If you are determined to travel, but closer to home, consider this: It’s no secret that America’s cookouts owe a lot to the exports of the European towns of Frankfurt and Hamburg, but we may not realize how much we’ve taken from two others, Budweis and Pilsen. Likewise, we know who to thank for Panama hats and Bermuda shorts. But did you know that Tuxedo Park, New York, brought Americans a staple of formal wear? Or that the Bikini Atoll gave us something dramatically less formal? In Toponymity, an ingenious follow-up to the popular Anonyponymous, John Bemelmans Marciano brings us a new, geographical, way of thinking about words. This book takes us on a lively tour of American, European, and world history, revealing our linguistic heritage in all its richness and—to use another toponym—serendipity. Illustrated with maps drawn in Marciano’s witty style, this book is consistently smart, entertaining, and enlightening. It makes a perfect gift for language lovers, whether they come from Cologne, Germany, or the Canary Islands.
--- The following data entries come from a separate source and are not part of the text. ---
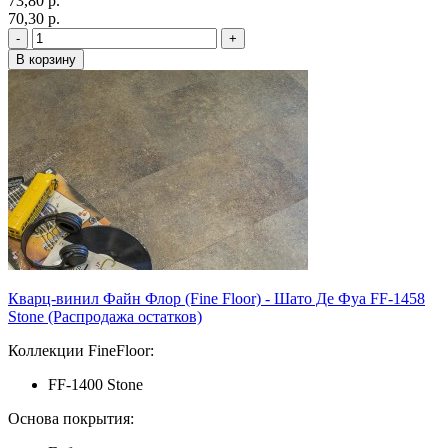
73,80 p.
70,30 p.
Кварц-винил Файн Флор (Fine Floor) - Шато Де Фуа FF-1458
Stone (Распродажа остатков)
Коллекции FineFloor:
FF-1400 Stone
Основа покрытия: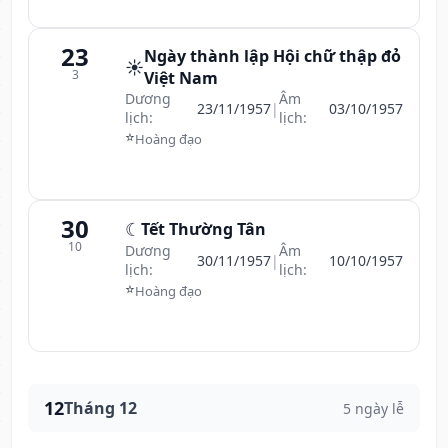
23
Ngày thành lập Hội chữ thập đỏ
☀️
3
Việt Nam
Dương
Âm
23/11/1957
|
03/10/1957
lịch:
lịch:
⭐
Hoàng đạo
30
☾
Tết Thường Tân
10
Dương
Âm
30/11/1957
|
10/10/1957
lịch:
lịch:
⭐
Hoàng đạo
12
Tháng 12
5 ngày lễ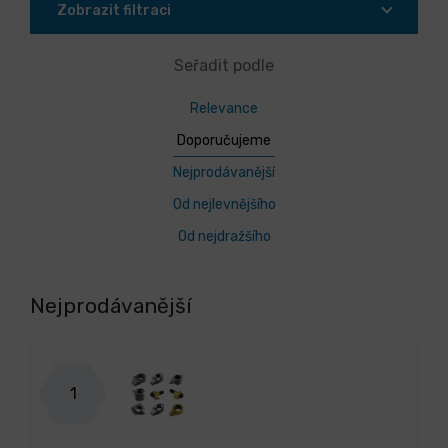
Zobrazit filtraci
Seřadit podle
Relevance
Doporučujeme
Nejprodávanější
Od nejlevnějšího
Od nejdražšího
Nejprodávanější
1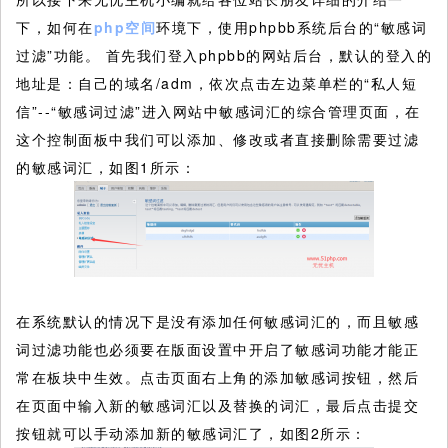
下，如何在
php空间
环境下，使用phpbb系统后台的“敏感词
过滤”功能。
首先我们登入phpbb的网站后台，默认的登入的
地址是：自己的域名/adm，依次点击左边菜单栏的“私人短
信”--“敏感词过滤”进入网站中敏感词汇的综合管理页面，在
这个控制面板中我们可以添加、修改或者直接删除需要过滤
的敏感词汇，如图1所示：
在系统默认的情况下是没有添加任何敏感词汇的，而且敏感
词过滤功能也必须要在版面设置中开启了敏感词功能才能正
常在板块中生效。点击页面右上角的添加敏感词按钮，然后
在页面中输入新的敏感词汇以及替换的词汇，最后点击提交
按钮就可以手动添加新的敏感词汇了，如图2所示：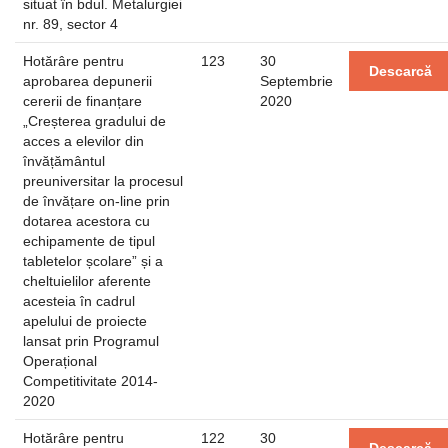
situat în bdul. Metalurgiei
nr. 89, sector 4
Hotărâre pentru
123
30
Descarcă
aprobarea depunerii
Septembrie
cererii de finanțare
2020
„Creșterea gradului de
acces a elevilor din
învățământul
preuniversitar la procesul
de învățare on-line prin
dotarea acestora cu
echipamente de tipul
tabletelor școlare” și a
cheltuielilor aferente
acesteia în cadrul
apelului de proiecte
lansat prin Programul
Operațional
Competitivitate 2014-
2020
Hotărâre pentru
122
30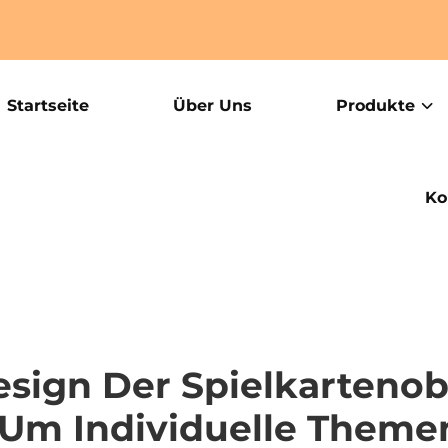
Startseite
Über Uns
Produkte
Ko
sign Der Spielkartenobe
 Um Individuelle Theme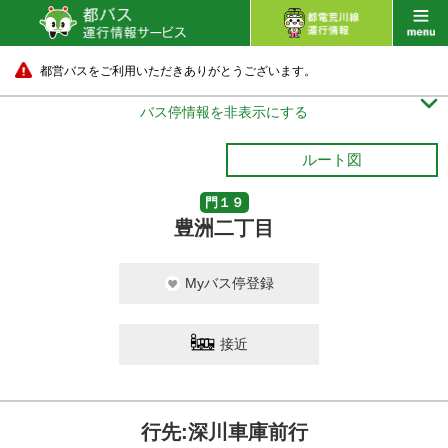
都営バスをご利用いただきありがとうございます。

バス停情報を非表示にする
ルート図
門１９
豊洲二丁目
Myバス停登録
接近
行先:深川車庫前行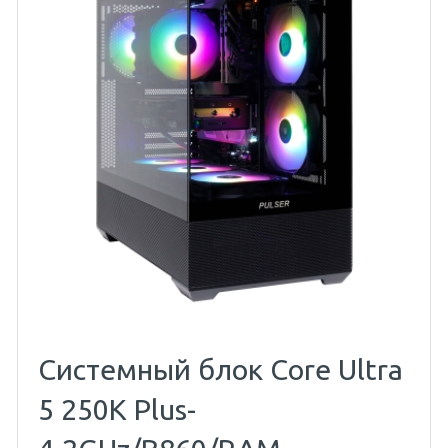
Системный блок Core Ultra
5 250K Plus-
From the physical to the philosophy, we can examine how to get along with people, how to deal with violence, how to adjust to losing someone you love. They are all versions of a bigger question: how do you live? How do you do the good or honorable thing, while flourishing and feeling happy? This question obsessed Renaissance writers, none more than Michel Eyquem de Monatigne, perhaps the first truly modern individual. A nobleman, public official and wine-grower, he wrote free-roaming explorations of his thought and experience, unlike anything written before. He called them “essays,” meaning “attempts” or “tries.” Into them, he put whatever was in his head: his tastes in wine and food, his childhood memories, the way his dog’s ears twitched when it was dreaming, as well as the appalling events of the religious civil wars raging around him. In How to Live: Or A Life of Montaigne in One Question and Twenty Attempts at an Answer, Sarah Bakewell relates the story of his life by way of the questions he posed and the answers he explored. It traces his bizarre upbringing, youthful career and sexual adventures, his travels, and his friendships with the scholar and poet Étienne de La Boétie and with his adopted “daughter,” Marie de Gournay. And we also meet his readers—who for centuries have found in Montaigne an inexhaustible source of answers to the haunting question, “how to live?”